Semi-natural habitats (SNHs) are becoming increasingly scarce in modern agricultural landscapes. This may reduce natural ecosystem services such as pest control with its putatively positive effect on crop production. In agreement with other studies, we recently reported wheat yield reductions at field borders which were linked to the type of SNH and the distance to the border. In this experimental landscape-wide study, we asked whether these yield losses have a biotic origin while analyzing fungal seed and fungal leaf pathogens, herbivory of cereal leaf beetles, and weed cover as hypothesized mediators between SNHs and yield. We established experimental winter wheat plots of a single variety within conventionally managed wheat fields at fixed distances either to a hedgerow or to an in-field kettle hole.
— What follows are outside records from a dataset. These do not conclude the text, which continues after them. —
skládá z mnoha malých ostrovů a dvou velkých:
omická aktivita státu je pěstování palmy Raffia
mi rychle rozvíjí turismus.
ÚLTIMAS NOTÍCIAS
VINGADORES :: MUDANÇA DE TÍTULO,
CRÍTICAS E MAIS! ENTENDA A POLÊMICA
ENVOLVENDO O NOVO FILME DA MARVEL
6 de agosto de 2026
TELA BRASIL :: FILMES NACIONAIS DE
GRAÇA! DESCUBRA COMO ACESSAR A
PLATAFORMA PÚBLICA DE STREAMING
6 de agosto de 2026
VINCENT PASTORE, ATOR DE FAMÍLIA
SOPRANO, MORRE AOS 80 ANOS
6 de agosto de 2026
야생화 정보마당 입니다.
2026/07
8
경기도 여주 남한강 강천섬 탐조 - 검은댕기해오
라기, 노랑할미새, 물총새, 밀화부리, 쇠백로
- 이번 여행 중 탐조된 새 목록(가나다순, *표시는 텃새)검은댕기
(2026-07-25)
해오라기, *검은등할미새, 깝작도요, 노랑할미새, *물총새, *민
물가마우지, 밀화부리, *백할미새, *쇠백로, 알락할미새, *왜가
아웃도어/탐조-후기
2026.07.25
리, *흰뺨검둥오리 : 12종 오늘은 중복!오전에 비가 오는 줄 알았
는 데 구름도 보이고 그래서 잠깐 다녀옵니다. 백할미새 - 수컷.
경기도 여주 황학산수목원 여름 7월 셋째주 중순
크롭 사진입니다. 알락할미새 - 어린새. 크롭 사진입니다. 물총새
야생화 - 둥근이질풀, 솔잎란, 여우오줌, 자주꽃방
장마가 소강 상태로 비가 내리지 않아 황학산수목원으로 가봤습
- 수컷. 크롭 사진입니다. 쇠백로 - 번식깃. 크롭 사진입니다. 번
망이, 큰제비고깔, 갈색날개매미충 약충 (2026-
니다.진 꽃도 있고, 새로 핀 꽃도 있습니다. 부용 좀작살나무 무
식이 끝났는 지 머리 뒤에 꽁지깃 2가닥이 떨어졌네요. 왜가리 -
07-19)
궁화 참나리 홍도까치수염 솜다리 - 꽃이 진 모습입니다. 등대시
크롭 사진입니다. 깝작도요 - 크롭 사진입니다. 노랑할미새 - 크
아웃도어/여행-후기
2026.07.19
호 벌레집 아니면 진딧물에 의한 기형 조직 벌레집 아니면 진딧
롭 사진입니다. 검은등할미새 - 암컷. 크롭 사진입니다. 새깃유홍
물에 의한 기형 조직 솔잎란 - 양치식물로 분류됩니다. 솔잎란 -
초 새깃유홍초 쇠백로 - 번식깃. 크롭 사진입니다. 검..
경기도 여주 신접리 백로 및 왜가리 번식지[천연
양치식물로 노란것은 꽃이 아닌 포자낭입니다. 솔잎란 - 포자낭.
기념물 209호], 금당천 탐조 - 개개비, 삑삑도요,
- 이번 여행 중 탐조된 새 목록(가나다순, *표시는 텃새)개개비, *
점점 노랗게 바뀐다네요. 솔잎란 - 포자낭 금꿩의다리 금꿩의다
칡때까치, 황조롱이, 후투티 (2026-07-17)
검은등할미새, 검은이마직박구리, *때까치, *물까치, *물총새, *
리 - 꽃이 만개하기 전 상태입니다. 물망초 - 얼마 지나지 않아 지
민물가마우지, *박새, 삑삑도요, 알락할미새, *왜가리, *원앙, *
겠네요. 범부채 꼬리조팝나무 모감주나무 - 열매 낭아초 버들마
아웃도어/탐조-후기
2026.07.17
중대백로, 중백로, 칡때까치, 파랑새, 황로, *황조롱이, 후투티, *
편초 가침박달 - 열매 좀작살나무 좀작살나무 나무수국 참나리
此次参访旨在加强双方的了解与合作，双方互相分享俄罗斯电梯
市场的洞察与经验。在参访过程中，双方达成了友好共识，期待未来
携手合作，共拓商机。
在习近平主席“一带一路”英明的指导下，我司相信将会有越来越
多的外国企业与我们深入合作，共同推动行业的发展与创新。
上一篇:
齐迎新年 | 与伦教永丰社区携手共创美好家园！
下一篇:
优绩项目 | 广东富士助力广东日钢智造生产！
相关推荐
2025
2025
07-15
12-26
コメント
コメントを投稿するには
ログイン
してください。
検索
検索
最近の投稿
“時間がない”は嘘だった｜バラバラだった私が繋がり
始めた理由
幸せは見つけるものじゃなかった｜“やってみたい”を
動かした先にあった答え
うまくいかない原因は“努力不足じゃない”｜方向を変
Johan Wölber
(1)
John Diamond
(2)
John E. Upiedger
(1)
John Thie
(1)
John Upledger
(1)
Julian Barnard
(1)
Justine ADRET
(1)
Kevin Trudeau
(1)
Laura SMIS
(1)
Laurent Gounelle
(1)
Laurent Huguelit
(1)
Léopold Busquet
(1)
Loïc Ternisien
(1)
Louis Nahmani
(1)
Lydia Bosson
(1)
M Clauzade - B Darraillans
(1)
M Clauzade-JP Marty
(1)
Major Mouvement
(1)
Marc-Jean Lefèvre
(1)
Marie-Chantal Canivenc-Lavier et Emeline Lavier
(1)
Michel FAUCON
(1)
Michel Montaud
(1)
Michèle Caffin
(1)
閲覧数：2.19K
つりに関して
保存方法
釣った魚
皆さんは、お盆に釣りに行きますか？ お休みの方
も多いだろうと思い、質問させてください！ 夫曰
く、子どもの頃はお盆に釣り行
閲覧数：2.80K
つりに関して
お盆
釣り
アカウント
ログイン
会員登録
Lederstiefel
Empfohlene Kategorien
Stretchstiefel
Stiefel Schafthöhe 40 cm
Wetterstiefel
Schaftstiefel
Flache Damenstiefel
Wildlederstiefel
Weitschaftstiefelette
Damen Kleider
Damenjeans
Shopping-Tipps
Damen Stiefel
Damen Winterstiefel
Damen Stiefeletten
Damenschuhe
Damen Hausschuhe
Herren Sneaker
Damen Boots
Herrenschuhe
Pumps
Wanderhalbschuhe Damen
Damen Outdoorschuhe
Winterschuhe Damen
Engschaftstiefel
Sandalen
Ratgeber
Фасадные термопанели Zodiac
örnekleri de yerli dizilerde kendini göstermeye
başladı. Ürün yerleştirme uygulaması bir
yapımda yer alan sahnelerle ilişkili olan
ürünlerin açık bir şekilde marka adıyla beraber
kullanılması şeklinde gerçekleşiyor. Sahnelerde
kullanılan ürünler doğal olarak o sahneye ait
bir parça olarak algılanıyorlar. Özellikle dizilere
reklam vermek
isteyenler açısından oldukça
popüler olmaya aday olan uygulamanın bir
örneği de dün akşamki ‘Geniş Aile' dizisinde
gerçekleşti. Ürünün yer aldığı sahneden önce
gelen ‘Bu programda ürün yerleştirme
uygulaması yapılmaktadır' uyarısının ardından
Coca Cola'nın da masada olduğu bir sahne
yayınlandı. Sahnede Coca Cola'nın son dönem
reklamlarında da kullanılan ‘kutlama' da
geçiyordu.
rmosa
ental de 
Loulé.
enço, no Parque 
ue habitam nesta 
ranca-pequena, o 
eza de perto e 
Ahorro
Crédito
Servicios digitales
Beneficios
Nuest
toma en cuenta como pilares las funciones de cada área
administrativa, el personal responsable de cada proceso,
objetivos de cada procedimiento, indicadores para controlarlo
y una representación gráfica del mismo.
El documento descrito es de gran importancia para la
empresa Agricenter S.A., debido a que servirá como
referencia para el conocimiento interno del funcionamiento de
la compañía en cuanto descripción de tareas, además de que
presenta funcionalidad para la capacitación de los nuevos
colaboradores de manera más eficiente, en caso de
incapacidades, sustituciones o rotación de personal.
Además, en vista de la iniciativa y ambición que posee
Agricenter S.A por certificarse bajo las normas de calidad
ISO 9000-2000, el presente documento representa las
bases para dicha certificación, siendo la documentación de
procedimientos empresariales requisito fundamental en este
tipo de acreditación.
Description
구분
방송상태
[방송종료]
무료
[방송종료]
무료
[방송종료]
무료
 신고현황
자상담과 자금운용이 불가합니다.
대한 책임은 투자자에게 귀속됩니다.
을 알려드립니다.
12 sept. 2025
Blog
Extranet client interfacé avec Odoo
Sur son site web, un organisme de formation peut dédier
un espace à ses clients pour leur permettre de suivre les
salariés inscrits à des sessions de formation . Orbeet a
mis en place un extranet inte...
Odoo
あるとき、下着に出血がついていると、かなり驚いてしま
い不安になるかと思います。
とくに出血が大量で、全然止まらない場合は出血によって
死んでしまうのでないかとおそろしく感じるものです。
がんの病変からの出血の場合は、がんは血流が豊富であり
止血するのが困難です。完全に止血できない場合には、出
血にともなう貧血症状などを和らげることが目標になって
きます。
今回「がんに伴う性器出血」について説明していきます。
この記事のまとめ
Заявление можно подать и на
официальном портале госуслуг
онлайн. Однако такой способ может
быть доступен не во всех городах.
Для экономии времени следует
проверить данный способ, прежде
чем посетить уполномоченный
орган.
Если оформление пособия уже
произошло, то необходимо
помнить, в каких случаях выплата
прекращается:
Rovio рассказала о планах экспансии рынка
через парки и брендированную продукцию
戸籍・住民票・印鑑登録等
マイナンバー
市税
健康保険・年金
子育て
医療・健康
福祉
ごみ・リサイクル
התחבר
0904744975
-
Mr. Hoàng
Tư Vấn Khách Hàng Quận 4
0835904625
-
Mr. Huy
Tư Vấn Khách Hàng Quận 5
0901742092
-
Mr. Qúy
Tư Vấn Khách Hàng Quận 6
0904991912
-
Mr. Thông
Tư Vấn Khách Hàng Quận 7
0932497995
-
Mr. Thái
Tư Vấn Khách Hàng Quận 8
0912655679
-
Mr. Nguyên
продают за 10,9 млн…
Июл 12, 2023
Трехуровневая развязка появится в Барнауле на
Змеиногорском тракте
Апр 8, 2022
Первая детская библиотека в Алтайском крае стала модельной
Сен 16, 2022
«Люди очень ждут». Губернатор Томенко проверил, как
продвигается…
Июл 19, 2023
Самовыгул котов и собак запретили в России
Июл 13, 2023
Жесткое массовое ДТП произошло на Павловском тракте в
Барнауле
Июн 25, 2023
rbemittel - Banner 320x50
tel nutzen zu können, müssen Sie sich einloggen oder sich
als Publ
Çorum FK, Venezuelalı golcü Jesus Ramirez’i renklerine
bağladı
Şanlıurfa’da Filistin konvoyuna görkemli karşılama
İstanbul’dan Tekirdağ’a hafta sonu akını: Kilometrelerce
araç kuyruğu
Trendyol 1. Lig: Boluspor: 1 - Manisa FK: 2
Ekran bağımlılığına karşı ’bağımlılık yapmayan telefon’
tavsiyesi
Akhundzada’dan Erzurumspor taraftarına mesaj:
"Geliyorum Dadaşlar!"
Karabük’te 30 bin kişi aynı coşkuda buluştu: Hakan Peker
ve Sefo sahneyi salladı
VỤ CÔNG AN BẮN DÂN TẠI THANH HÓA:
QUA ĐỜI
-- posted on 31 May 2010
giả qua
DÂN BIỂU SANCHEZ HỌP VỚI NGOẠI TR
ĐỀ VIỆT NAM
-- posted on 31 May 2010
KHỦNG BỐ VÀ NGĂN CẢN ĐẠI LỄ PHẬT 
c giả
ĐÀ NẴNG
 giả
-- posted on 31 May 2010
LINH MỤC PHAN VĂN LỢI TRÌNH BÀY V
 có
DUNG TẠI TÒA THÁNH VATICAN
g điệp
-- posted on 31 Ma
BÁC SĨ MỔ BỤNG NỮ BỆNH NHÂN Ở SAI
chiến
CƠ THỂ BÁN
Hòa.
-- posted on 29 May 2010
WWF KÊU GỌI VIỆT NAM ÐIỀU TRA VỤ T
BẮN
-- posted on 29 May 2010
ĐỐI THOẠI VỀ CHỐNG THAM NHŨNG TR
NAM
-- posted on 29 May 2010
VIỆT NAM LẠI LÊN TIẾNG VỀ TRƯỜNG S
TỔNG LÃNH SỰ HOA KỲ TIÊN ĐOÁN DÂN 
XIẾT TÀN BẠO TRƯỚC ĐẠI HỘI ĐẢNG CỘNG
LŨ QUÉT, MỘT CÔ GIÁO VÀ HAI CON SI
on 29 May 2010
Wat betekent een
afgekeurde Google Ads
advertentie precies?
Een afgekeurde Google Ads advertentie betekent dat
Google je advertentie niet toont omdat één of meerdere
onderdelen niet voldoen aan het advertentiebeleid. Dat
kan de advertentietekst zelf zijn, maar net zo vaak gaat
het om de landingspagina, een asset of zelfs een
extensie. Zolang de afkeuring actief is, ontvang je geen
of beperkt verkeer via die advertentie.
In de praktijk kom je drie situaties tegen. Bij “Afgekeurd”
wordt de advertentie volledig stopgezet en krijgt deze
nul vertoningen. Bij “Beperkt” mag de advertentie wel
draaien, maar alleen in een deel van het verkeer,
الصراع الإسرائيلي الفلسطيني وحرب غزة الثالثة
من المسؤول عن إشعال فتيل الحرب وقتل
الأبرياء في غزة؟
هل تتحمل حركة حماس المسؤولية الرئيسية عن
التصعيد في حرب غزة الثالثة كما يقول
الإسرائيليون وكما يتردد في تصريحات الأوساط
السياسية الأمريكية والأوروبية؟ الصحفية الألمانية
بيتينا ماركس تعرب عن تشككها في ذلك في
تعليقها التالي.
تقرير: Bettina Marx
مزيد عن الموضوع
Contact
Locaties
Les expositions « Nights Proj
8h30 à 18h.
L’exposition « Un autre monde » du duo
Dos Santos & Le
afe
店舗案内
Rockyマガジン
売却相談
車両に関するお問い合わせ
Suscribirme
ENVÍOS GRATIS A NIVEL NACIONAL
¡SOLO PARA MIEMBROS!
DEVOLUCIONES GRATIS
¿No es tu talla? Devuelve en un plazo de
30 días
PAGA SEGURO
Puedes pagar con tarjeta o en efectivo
For each plot, we recorded the fungal infection rate on seeds, fungal infection and herbivory rates on leaves, and weed cover. Using several generalized linear mixed-effects models as well as a structural equation model, we tested the effects of SNHs at a field scale (SNH type and distance to SNH) and at a landscape scale (percentage and diversity of SNHs within a 1000-m radius). In the dry year of 2016, we detected one putative biotic culprit: Weed cover was negatively associated with yield values at a 1-m and 5-m distance from the field border with a SNH. None of the fungal and insect pests, however, significantly affected yield, neither solely nor depending on type of or distance to a SNH. However, the pest groups themselves responded differently to SNH at the field scale and at the landscape scale. Our findings highlight that crop losses at field borders may be caused by biotic culprits; however, their negative impact seems weak and is putatively reduced by conventional farming practices.